A source said: “There is little doubt that the young CPM leader’s prompt response, along with documents, has helped him swat away the corruption innuendo that Kunal tried to make. The fact that he used the party headquarters for his defence proved that the leadership bought his version and he has their backing on the issue,” said a source.
As a state committee member, Shatarup has to submit details of his assets, along with those of his spouse, during the renewal of party membership, the process for which starts in April. “Unless one can prove that the car was bought from the proceeds of corruption, he is well within his rights to accept a gift from his father.... And it is clear that he will declare it during membership renewal and the party won’t have any problems with it,” said the source.
The issue did shine a light on the double standard that steers the life of some public figures.
Several Left leaders, especially those belonging to the older generation, continue to take a high moral ground by calling themselves “proletariat” and drawing a distinction between themselves and those from the “bourgeois parties”.
Kunal too picked on that posture. After Shatarup drilled holes into the suggestion of corruption, the Trinamul spokesperson fired another set of questions.

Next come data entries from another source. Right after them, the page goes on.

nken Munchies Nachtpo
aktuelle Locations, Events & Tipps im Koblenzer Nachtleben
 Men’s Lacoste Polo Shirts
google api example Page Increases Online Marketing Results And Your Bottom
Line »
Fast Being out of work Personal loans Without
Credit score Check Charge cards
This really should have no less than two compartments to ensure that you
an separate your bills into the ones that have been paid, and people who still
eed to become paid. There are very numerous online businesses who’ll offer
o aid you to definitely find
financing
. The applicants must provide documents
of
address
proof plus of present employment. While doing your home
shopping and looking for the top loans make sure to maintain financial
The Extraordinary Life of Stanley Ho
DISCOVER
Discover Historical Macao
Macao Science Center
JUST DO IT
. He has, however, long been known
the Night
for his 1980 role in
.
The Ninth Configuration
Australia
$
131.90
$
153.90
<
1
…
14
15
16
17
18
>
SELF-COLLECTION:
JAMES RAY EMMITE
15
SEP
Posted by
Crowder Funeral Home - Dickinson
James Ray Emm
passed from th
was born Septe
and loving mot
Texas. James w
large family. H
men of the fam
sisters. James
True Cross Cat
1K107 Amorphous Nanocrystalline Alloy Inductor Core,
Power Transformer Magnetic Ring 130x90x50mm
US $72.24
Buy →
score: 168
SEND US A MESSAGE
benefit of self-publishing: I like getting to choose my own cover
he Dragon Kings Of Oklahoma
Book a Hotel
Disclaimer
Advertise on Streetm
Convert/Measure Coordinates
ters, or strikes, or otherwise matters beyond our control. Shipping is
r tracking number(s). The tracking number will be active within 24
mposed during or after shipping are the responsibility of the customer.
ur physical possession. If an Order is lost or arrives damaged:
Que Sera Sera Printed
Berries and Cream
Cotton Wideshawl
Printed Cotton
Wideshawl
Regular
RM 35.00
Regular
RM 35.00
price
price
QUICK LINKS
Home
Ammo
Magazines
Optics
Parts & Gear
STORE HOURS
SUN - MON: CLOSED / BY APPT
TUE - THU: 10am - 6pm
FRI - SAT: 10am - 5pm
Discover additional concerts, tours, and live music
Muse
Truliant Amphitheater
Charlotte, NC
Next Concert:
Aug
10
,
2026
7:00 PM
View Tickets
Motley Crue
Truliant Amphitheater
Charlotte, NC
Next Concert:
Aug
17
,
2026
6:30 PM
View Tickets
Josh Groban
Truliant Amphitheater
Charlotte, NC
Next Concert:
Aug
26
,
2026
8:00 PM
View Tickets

“How can a CPM whole-timer afford such a luxurious car? If his father paid for it, why is the car registered in his name? The bigger question is, why will the member of the party that claims to work for the proletariat wish to own such a vehicle? Does Shatarup’s party know that he owns this car?” Kunal asked in a subsequent news conference.
The issue may appear trivial for many but not the CPM. The matter has the potential to open a pandora’s box in the CPM in view of the party’s past and the doggedness shown by a section within to prove their moral superiority.
“The incident has a lesson for the CPM hardliners.... They must realise and also admit that it’s a party of the middle class, too, and its leaders have aspirations like those of the rest of the middle class. Several leaders of yesteryear too had their aspirations but they tried to hide their desires from the public. Now, the time has come to drop the covers and admit that the CPM is no different from the other political parties. This honesty may help the party,” a CPM insider said.